Un año después, en 2011, señoras de Cherán, Michoacán, detonaron el surgimiento nacional de las autodefensas comunitarias contra las mafias criminales. Hartas de ver cómo sus maridos e hijos eran asesinados o desaparecidos por talamontes armados, se interpusieron en su camino y quemaron sus vehículos. Su arrojo llevó al pueblo a tomar las armas en defensa de sus bosques, lo que sacudió al país y despertó un proceso de expansión de autodefensas en 22 de los 32 estados del país durante el gobierno de Enrique Peña Nieto.

En el gobierno de López Obrador ha escalado su radicalidad, pues las madres de las víctimas de violencia patriarcal están pasando de las vías pacíficas de protesta a realizar acciones directas sin antecedentes, como la citada toma de oficinas públicas —el caso de la CNDH— para convertirlas en refugio de mujeres violentadas.

Dos madres atrajeron la atención durante la toma: Yesenia Zamudio, cuya hija María de Jesús fue víctima de feminicidio, y Erika Martínez, quien exige el encarcelamiento del abusador sexual de su niña.

Si bien entre ambas hubo una ruptura por diferencias personales, ellas representan la emergencia de una nueva y combativa actora social: la madre que asume un feminismo urbano popular, en este caso de “la periferia”, la zona marginal del Estado de México circundante a la capital mexicana, una de las más azotadas por la violencia patriarcal del país.

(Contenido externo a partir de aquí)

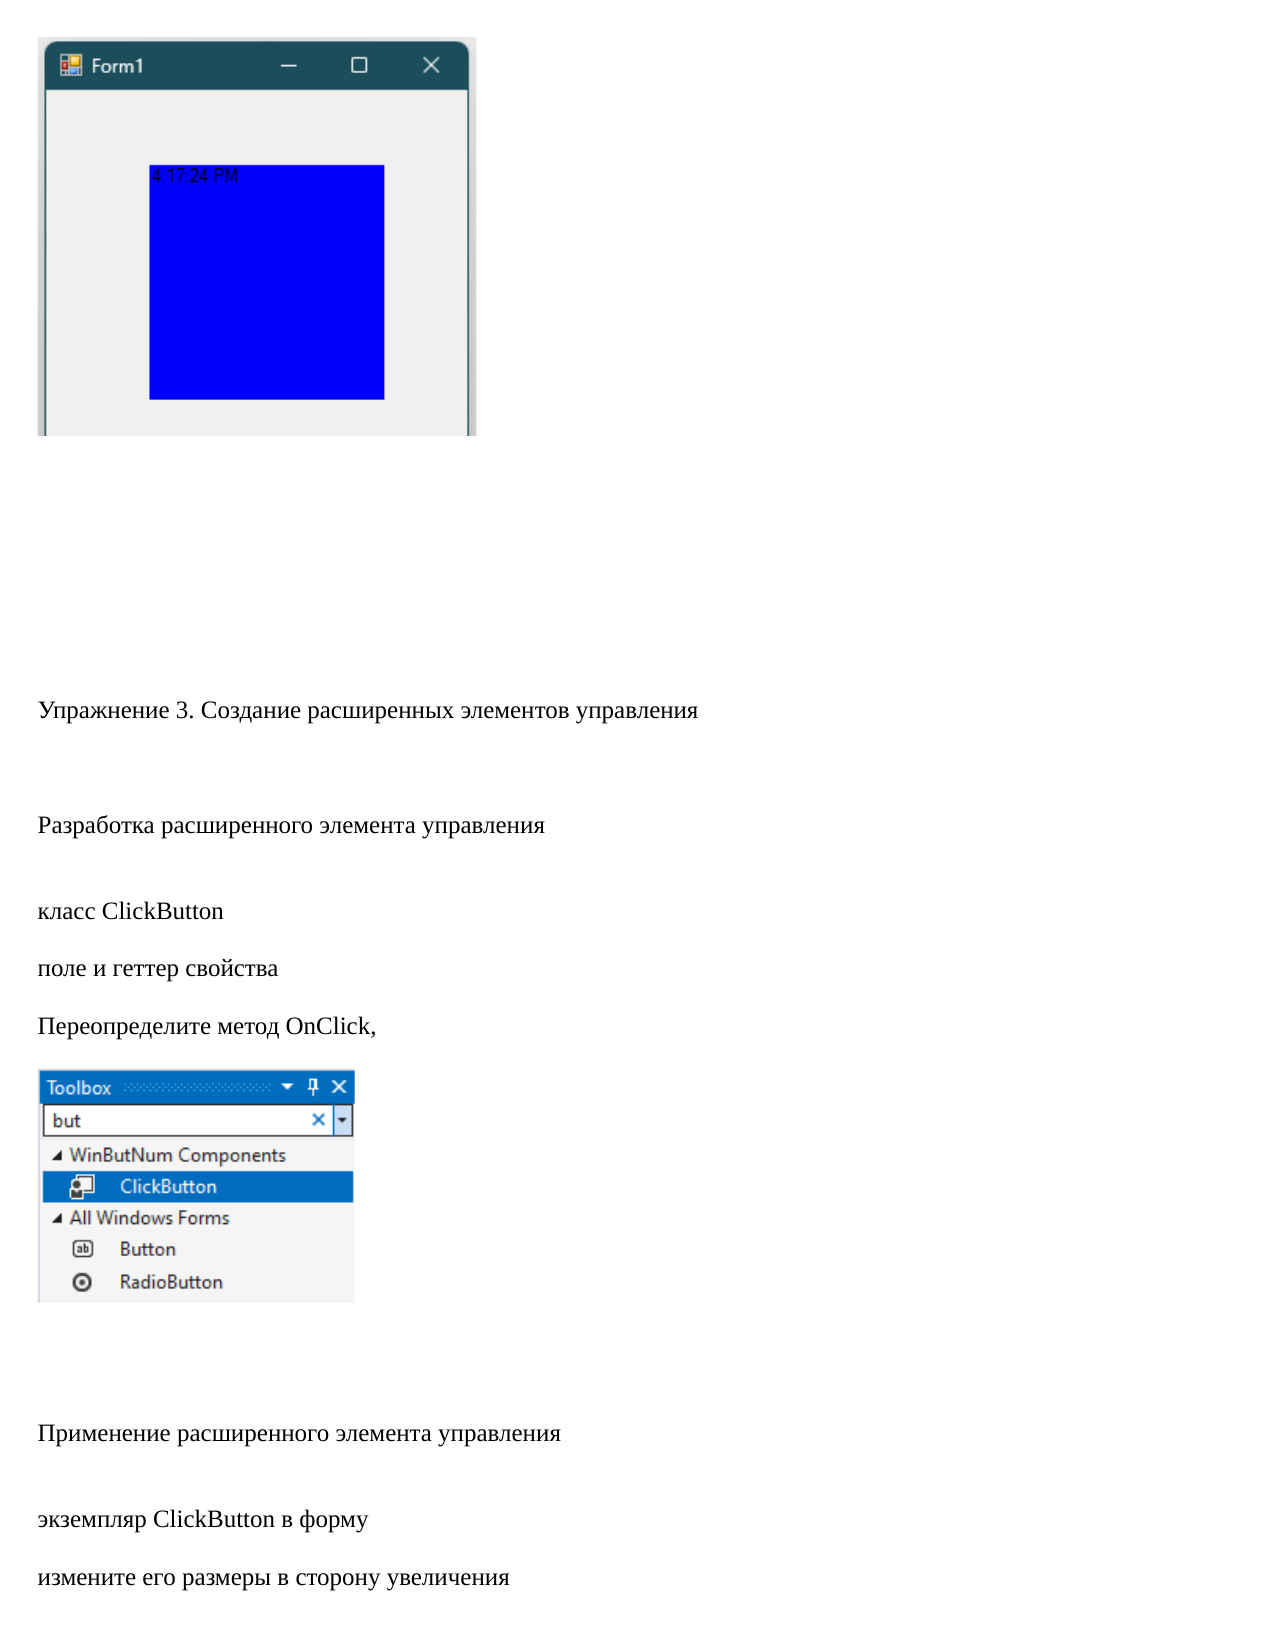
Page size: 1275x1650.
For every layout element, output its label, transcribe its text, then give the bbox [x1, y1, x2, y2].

Erika Martínez me dice que hoy las madres radicales son la minoría, pero porque a otras les falta informarse y “erradicar el miedo” para salir a protestar. Ese miedo no es fortuito. Ella también participó en la toma de la Comisión de Derechos Humanos del Estado de México, en Ecatepec, uno de los municipios con más feminicidios en el país, la cual después fue desalojada por la Policía.

“Pero esta sí la tenemos ganada”, asegura sobre la toma de la CNDH, convertida en el actual epicentro de lucha para otras mujeres violentadas en el país.

Si el Estado mexicano sigue abandonando a las mujeres que enfrentan la violencia de género habrá más madres que, movidas por el hartazgo y la rabia, también estarán dispuestas a nutrir la beligerancia de la cuarta ola feminista.

Laura Castellanos es reportera feminista mexicana que escribe sobre subversión social, autora del libro ‘Crónica de un país embozado 1994-2018’.